=== Instructions to follow ===
The lines to copy run from the one containing "xfs defaults 0 0" to the end of the records below; repeat them exactly and include nothing else.

○ ○ ○ ○ ○ ○ ○

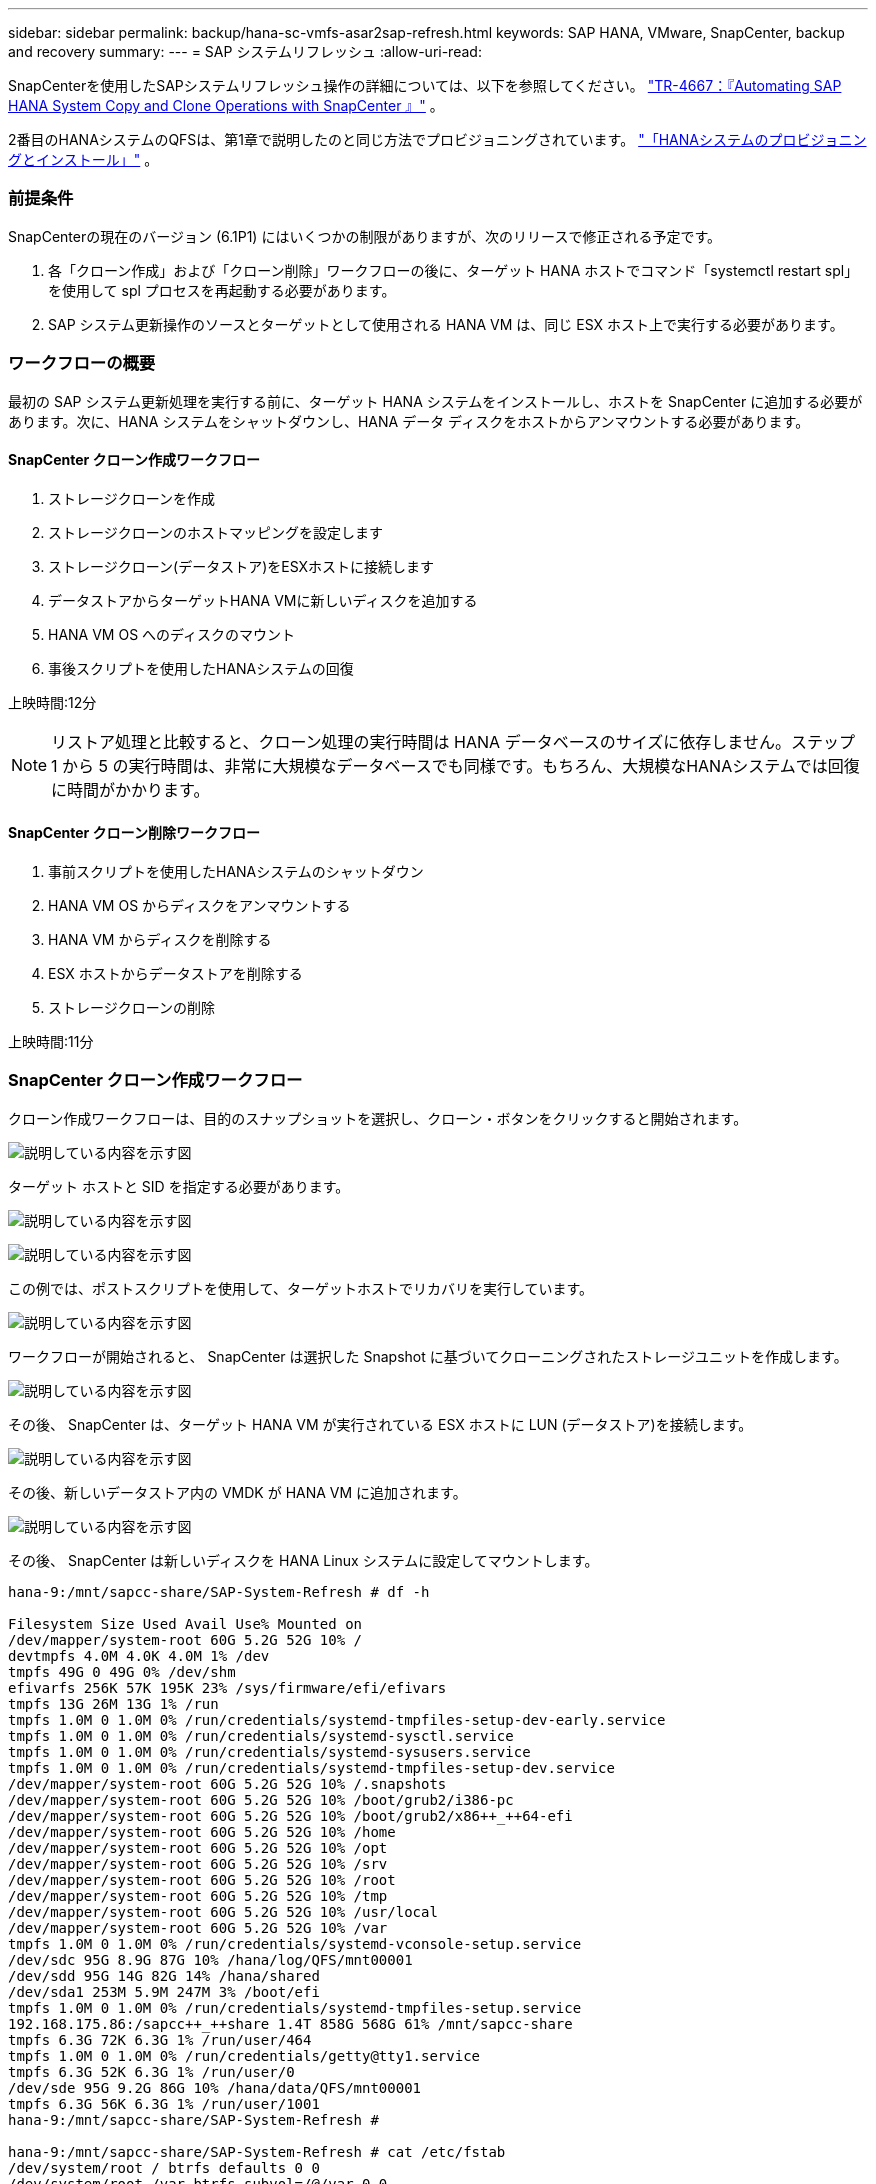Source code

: ---
sidebar: sidebar 
permalink: backup/hana-sc-vmfs-asar2sap-refresh.html 
keywords: SAP HANA, VMware, SnapCenter, backup and recovery 
summary:  
---
= SAP システムリフレッシュ
:allow-uri-read: 


SnapCenterを使用したSAPシステムリフレッシュ操作の詳細については、以下を参照してください。  https://docs.netapp.com/us-en/netapp-solutions-sap/lifecycle/sc-copy-clone-introduction.html["TR-4667：『Automating SAP HANA System Copy and Clone Operations with SnapCenter 』"] 。

2番目のHANAシステムのQFSは、第1章で説明したのと同じ方法でプロビジョニングされています。 link:hana-sc-vmfs-asar2-hana-prov.html["「HANAシステムのプロビジョニングとインストール」"] 。



=== 前提条件

SnapCenterの現在のバージョン (6.1P1) にはいくつかの制限がありますが、次のリリースで修正される予定です。

. 各「クローン作成」および「クローン削除」ワークフローの後に、ターゲット HANA ホストでコマンド「systemctl restart spl」を使用して spl プロセスを再起動する必要があります。
. SAP システム更新操作のソースとターゲットとして使用される HANA VM は、同じ ESX ホスト上で実行する必要があります。




=== ワークフローの概要

最初の SAP システム更新処理を実行する前に、ターゲット HANA システムをインストールし、ホストを SnapCenter に追加する必要があります。次に、HANA システムをシャットダウンし、HANA データ ディスクをホストからアンマウントする必要があります。



==== SnapCenter クローン作成ワークフロー

. ストレージクローンを作成
. ストレージクローンのホストマッピングを設定します
. ストレージクローン(データストア)をESXホストに接続します
. データストアからターゲットHANA VMに新しいディスクを追加する
. HANA VM OS へのディスクのマウント
. 事後スクリプトを使用したHANAシステムの回復


上映時間:12分


NOTE: リストア処理と比較すると、クローン処理の実行時間は HANA データベースのサイズに依存しません。ステップ 1 から 5 の実行時間は、非常に大規模なデータベースでも同様です。もちろん、大規模なHANAシステムでは回復に時間がかかります。



==== SnapCenter クローン削除ワークフロー

. 事前スクリプトを使用したHANAシステムのシャットダウン
. HANA VM OS からディスクをアンマウントする
. HANA VM からディスクを削除する
. ESX ホストからデータストアを削除する
. ストレージクローンの削除


上映時間:11分



=== SnapCenter クローン作成ワークフロー

クローン作成ワークフローは、目的のスナップショットを選択し、クローン・ボタンをクリックすると開始されます。

image:sc-hana-asrr2-vmfs-image28.png["説明している内容を示す図"]

ターゲット ホストと SID を指定する必要があります。

image:sc-hana-asrr2-vmfs-image29.png["説明している内容を示す図"]

image:sc-hana-asrr2-vmfs-image30.png["説明している内容を示す図"]

この例では、ポストスクリプトを使用して、ターゲットホストでリカバリを実行しています。

image:sc-hana-asrr2-vmfs-image31.png["説明している内容を示す図"]

ワークフローが開始されると、 SnapCenter は選択した Snapshot に基づいてクローニングされたストレージユニットを作成します。

image:sc-hana-asrr2-vmfs-image32.png["説明している内容を示す図"]

その後、 SnapCenter は、ターゲット HANA VM が実行されている ESX ホストに LUN (データストア)を接続します。

image:sc-hana-asrr2-vmfs-image33.png["説明している内容を示す図"]

その後、新しいデータストア内の VMDK が HANA VM に追加されます。

image:sc-hana-asrr2-vmfs-image34.png["説明している内容を示す図"]

その後、 SnapCenter は新しいディスクを HANA Linux システムに設定してマウントします。

....
hana-9:/mnt/sapcc-share/SAP-System-Refresh # df -h

Filesystem Size Used Avail Use% Mounted on
/dev/mapper/system-root 60G 5.2G 52G 10% /
devtmpfs 4.0M 4.0K 4.0M 1% /dev
tmpfs 49G 0 49G 0% /dev/shm
efivarfs 256K 57K 195K 23% /sys/firmware/efi/efivars
tmpfs 13G 26M 13G 1% /run
tmpfs 1.0M 0 1.0M 0% /run/credentials/systemd-tmpfiles-setup-dev-early.service
tmpfs 1.0M 0 1.0M 0% /run/credentials/systemd-sysctl.service
tmpfs 1.0M 0 1.0M 0% /run/credentials/systemd-sysusers.service
tmpfs 1.0M 0 1.0M 0% /run/credentials/systemd-tmpfiles-setup-dev.service
/dev/mapper/system-root 60G 5.2G 52G 10% /.snapshots
/dev/mapper/system-root 60G 5.2G 52G 10% /boot/grub2/i386-pc
/dev/mapper/system-root 60G 5.2G 52G 10% /boot/grub2/x86++_++64-efi
/dev/mapper/system-root 60G 5.2G 52G 10% /home
/dev/mapper/system-root 60G 5.2G 52G 10% /opt
/dev/mapper/system-root 60G 5.2G 52G 10% /srv
/dev/mapper/system-root 60G 5.2G 52G 10% /root
/dev/mapper/system-root 60G 5.2G 52G 10% /tmp
/dev/mapper/system-root 60G 5.2G 52G 10% /usr/local
/dev/mapper/system-root 60G 5.2G 52G 10% /var
tmpfs 1.0M 0 1.0M 0% /run/credentials/systemd-vconsole-setup.service
/dev/sdc 95G 8.9G 87G 10% /hana/log/QFS/mnt00001
/dev/sdd 95G 14G 82G 14% /hana/shared
/dev/sda1 253M 5.9M 247M 3% /boot/efi
tmpfs 1.0M 0 1.0M 0% /run/credentials/systemd-tmpfiles-setup.service
192.168.175.86:/sapcc++_++share 1.4T 858G 568G 61% /mnt/sapcc-share
tmpfs 6.3G 72K 6.3G 1% /run/user/464
tmpfs 1.0M 0 1.0M 0% /run/credentials/getty@tty1.service
tmpfs 6.3G 52K 6.3G 1% /run/user/0
/dev/sde 95G 9.2G 86G 10% /hana/data/QFS/mnt00001
tmpfs 6.3G 56K 6.3G 1% /run/user/1001
hana-9:/mnt/sapcc-share/SAP-System-Refresh #

hana-9:/mnt/sapcc-share/SAP-System-Refresh # cat /etc/fstab
/dev/system/root / btrfs defaults 0 0
/dev/system/root /var btrfs subvol=/@/var 0 0
/dev/system/root /usr/local btrfs subvol=/@/usr/local 0 0
/dev/system/root /tmp btrfs subvol=/@/tmp 0 0
/dev/system/root /srv btrfs subvol=/@/srv 0 0
/dev/system/root /root btrfs subvol=/@/root 0 0
/dev/system/root /opt btrfs subvol=/@/opt 0 0
/dev/system/root /home btrfs subvol=/@/home 0 0
/dev/system/root /boot/grub2/x86++_++64-efi btrfs subvol=/@/boot/grub2/x86++_++64-efi 0 0
/dev/system/root /boot/grub2/i386-pc btrfs subvol=/@/boot/grub2/i386-pc 0 0
/dev/system/swap swap swap defaults 0 0
/dev/system/root /.snapshots btrfs subvol=/@/.snapshots 0 0
UUID=FB79-24DC /boot/efi vfat utf8 0 2
192.168.175.86:/sapcc++_++share /mnt/sapcc-share nfs rw,vers=3,hard,timeo=600,rsize=1048576,wsize=1048576,intr,noatime,nolock 0 0
#/dev/sdb /hana/data/QFS/mnt00001 xfs relatime,inode64 0 0
/dev/sdc /hana/log/QFS/mnt00001 xfs relatime,inode64 0 0
/dev/sdd /hana/shared xfs defaults 0 0
# The following entry has been added by NetApp (SnapCenter Plug-in for UNIX)
/dev/sde /hana/data/QFS/mnt00001 xfs rw,relatime,attr2,inode64,logbufs=8,logbsize=32k,noquota 0 0
hana-9:/mnt/sapcc-share/SAP-System-Refresh #
....
次のスクリーンショットは、 SnapCenter によって実行されるジョブステップを示しています。

image:sc-hana-asrr2-vmfs-image35.png["説明している内容を示す図"]

で説明したように "前提条件" セクションでは、適切なクリーンアップを開始するには、 HANA ホストの SnapCenter spl サービスを「 systemctl restart spl 」コマンドを使用して再起動する必要があります。これは、ジョブが終了したときに行う必要があります。

クローンワークフローが完了したら、リソース QFS をクリックして自動検出を開始できます。自動検出プロセスが完了すると、新しいストレージフットプリントがリソースの詳細ビューに一覧表示されます。

image:sc-hana-asrr2-vmfs-image36.png["説明している内容を示す図"]



=== SnapCenter クローン削除ワークフロー

クローン削除ワークフローは、ソース HANA リソースでクローンを選択し、削除ボタンをクリックして開始します。

image:sc-hana-asrr2-vmfs-image37.png["説明している内容を示す図"]

この例では、事前スクリプトを使用してターゲットHANAデータベースをシャットダウンしています。

image:sc-hana-asrr2-vmfs-image38.png["説明している内容を示す図"]

次のスクリーンショットは、 SnapCenter によって実行されるジョブステップを示しています。

image:sc-hana-asrr2-vmfs-image39.png["説明している内容を示す図"]

で説明したように "前提条件" セクションでは、適切なクリーンアップを開始するには、 HANA ホストの SnapCenter spl サービスを「 systemctl restart spl 」コマンドを使用して再起動する必要があります。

○ ○ ○ ○ ○ ○ ○

=== Answer for the task ===
/dev/sdd /hana/shared xfs defaults 0 0
# The following entry has been added by NetApp (SnapCenter Plug-in for UNIX)
/dev/sde /hana/data/QFS/mnt00001 xfs rw,relatime,attr2,inode64,logbufs=8,logbsize=32k,noquota 0 0
hana-9:/mnt/sapcc-share/SAP-System-Refresh #
....
次のスクリーンショットは、 SnapCenter によって実行されるジョブステップを示しています。

image:sc-hana-asrr2-vmfs-image35.png["説明している内容を示す図"]

で説明したように "前提条件" セクションでは、適切なクリーンアップを開始するには、 HANA ホストの SnapCenter spl サービスを「 systemctl restart spl 」コマンドを使用して再起動する必要があります。これは、ジョブが終了したときに行う必要があります。

クローンワークフローが完了したら、リソース QFS をクリックして自動検出を開始できます。自動検出プロセスが完了すると、新しいストレージフットプリントがリソースの詳細ビューに一覧表示されます。

image:sc-hana-asrr2-vmfs-image36.png["説明している内容を示す図"]



=== SnapCenter クローン削除ワークフロー

クローン削除ワークフローは、ソース HANA リソースでクローンを選択し、削除ボタンをクリックして開始します。

image:sc-hana-asrr2-vmfs-image37.png["説明している内容を示す図"]

この例では、事前スクリプトを使用してターゲットHANAデータベースをシャットダウンしています。

image:sc-hana-asrr2-vmfs-image38.png["説明している内容を示す図"]

次のスクリーンショットは、 SnapCenter によって実行されるジョブステップを示しています。

image:sc-hana-asrr2-vmfs-image39.png["説明している内容を示す図"]

で説明したように "前提条件" セクションでは、適切なクリーンアップを開始するには、 HANA ホストの SnapCenter spl サービスを「 systemctl restart spl 」コマンドを使用して再起動する必要があります。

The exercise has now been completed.